One important thing to note here is that the main intent of this module is to provide a rock solid foundation for front-end login and registration related features. As such, the module will likely continue to evolve past its current state, and users are welcome to extend it either by hooking, or by creating new modules that extend it's main class.

Though front-end registration in particular opens the door to various potential issues, Ryan if anyone is the right person to set this thing in motion and, in the long run, keep it as safe as humanly possible. In case you've got a front-end registration and/or login related need, this is definitely the module you should check out.

Big thanks to Ryan for making this module and sharing it with the community. Absolutely fantastic work, as always!

Weekly poll: which PHP version are you hosting your ProcessWire sites on?

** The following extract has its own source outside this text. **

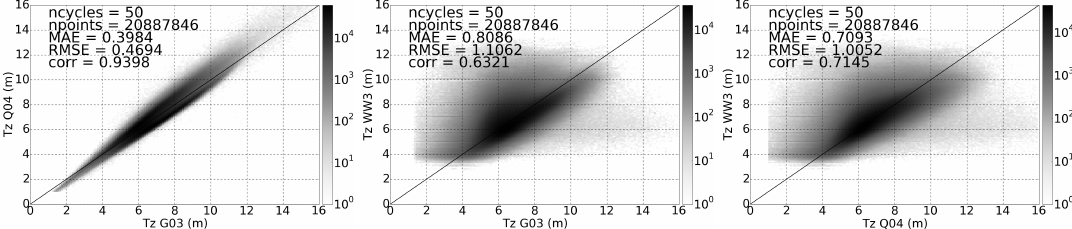
Figure 2. Statistical analysis of mean wave period algorithms G03, Q04 and the Tz derived from numerical wave model WW3 (from left to right), for the first 50 cycles of Jason-1. All plots displaying the number of validated measurements, mean absolute error (MAE), root mean square error (RMSE) and correlation between measurements.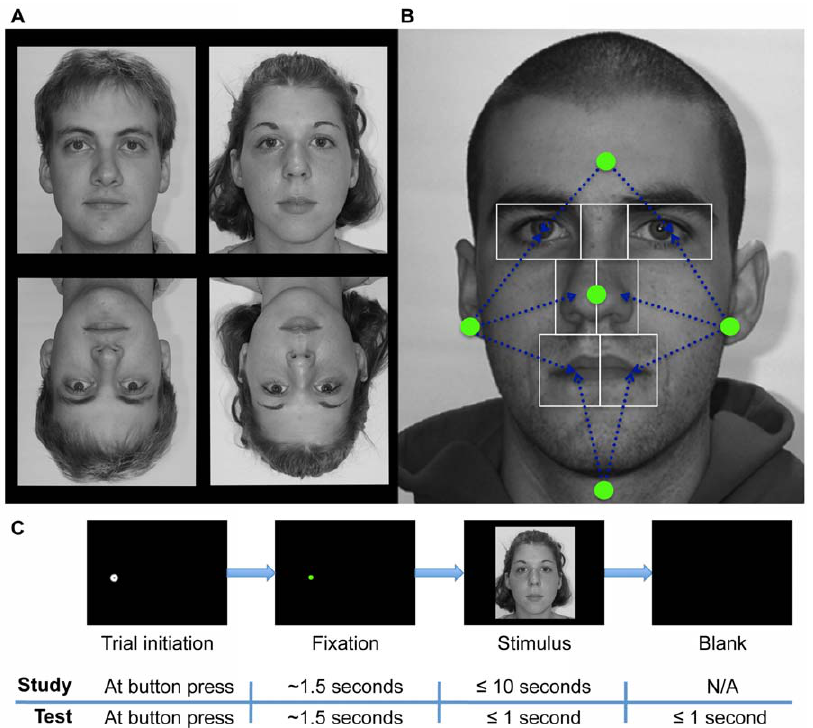
Figure 1. Study design. ( a ) Four example stimuli. Note that all faces were aligned to one another and scaled to be the same size. ( b ) Calculation of start positions. Start positions were determined separately for each face and were defined relative to the face. Left and right start positions were equidistant from centers of the nearest eye, nose and mouth AOIs. Upper and lower start positions were equidistant from the centers of the two eye or two mouth AOIs, respectively. ( c ) Trial sequences in study and test phases. A face was only presented if the participant successfully maintained fixation for a total of 1.5 seconds. After face onset in the study phase, participants were free to study the face for up to 10 seconds and pressed a button to begin the next trial. In the test phase, faces were presented for one second only and participants responded with button presses to indicate whether the face was ‘old’ or ‘new’.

This week's poll was a suggestion from a reader, and we were quite happy to make it happen. In this poll we're asking about the PHP version's that you folks run your production sites on, i.e. which version of PHP you are hosting sites on.

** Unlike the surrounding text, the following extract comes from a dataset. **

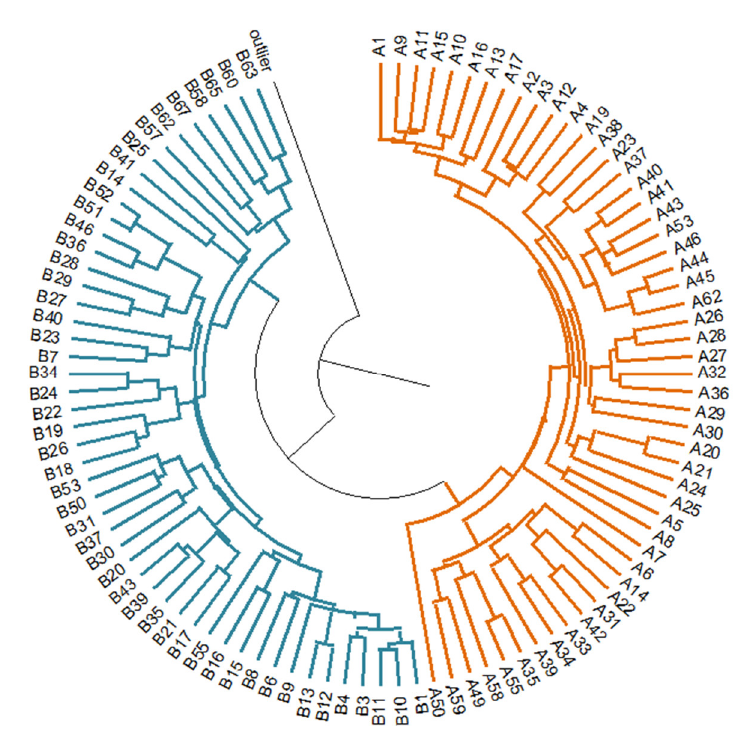
Figure 4. Dendrogram showing genetic relationships of 103 Nitraria accessions based on ISSR data (in orange— Pâclele Mari individuals, in blue— Pâclele Mici individuals, black line—outlier N. komarovii ).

As developers we have the tendency to work with the latest software versions locally, partly because it's easy to configure your dev environment just the way you like, but also because it's fun to work with the latest and greatest stuff. Hosting is often more challenging, and has various limitations that we are unable to circumvent.

  1.   PHP 7.2 (10.9%, 15)
  2.   PHP 7.1 (32.6%, 45)
  3.   PHP 7.0 (28.3%, 39)
  4.   PHP 5.6 (21%, 29)
  5.   PHP 5.5 (2.9%, 4)
  6.   PHP 5.4 (2.2%, 3)
  7.   PHP 5.3 (2.2%, 3)
  8.   PHP 5.2 or anything older than that (0%, 0)

Total votings: 138

Note that you can choose more than one option here. If there's anything else you'd like to add to your answer, feel free to add a comment on this issue. Why are you using this particular version, is there a reason you're not using a later version, do you always go with the latest release as soon as it is out, and so on – the word is free and any input you can provide is very much appreciated.

Feel free to check out the poll archive for results of our earlier polls. All suggestions for future polls are more than welcome too. Thanks in advance for both your answer here and any additional suggestions or feedback you might have!

Site of the week: Safety Management

Our latest site of the week belongs to a Daventry, UK based company Safety Management.

The consultants working for Safety Management deliver a hands-on, common sense approach to health and safety for companies working on engineering, manufacturing, retail, construction or logistics sectors. Their services include – among other things – risk assessments, audits and inspections, policy development, and health and safety training.

The responsive, beautifully designed website of Safety Management is the handiwork of Suspire Media, an UK based company specializing in affordable responsive websites for non-profit organizations, charities, and small businesses. The implementation – which, mind you, works great on all sorts of devices – is based on Suspire Media's own set of tools, but also makes use of some popular front-end projects, such as SlickNav, jQuery lightSlider, and Owl Carousel.

Big thanks to the folks at Suspire Media for sharing their work with us, and congratulations to Safety Management for having such a great website!

Stay tuned for our next issue

That's it for the 176th issue of ProcessWire Weekly. We'll be back with more news, updates, and content Saturday, 30th of September. As always, ProcessWire newsletter subscribers will get our updates a few days later.

Thanks for staying with us, once again. Hope you've had a great and productive week, and don't forget to check out the ProcessWire forums for more interesting topics. Until next week, happy hacking with ProcessWire!

This post has 1 comment:

Mike Rockett on Thursday 28th of September 2017 18:41 pm

Thanks for running the poll, Teppo. Results are pretty much what I’d imagined, with 5.6-7.1 being most prominent on production systems. With 5.6 support having been extended to the end of next year, I think its worthwhile for module developers continue to support it. Pity though: really wanted to make good use of all the new goodies in PHP7. Perhaps the poll can be run again around the middle of next year to see if things have changed (many shared hosting environments are making 7.0 and 7.1 the defaults already).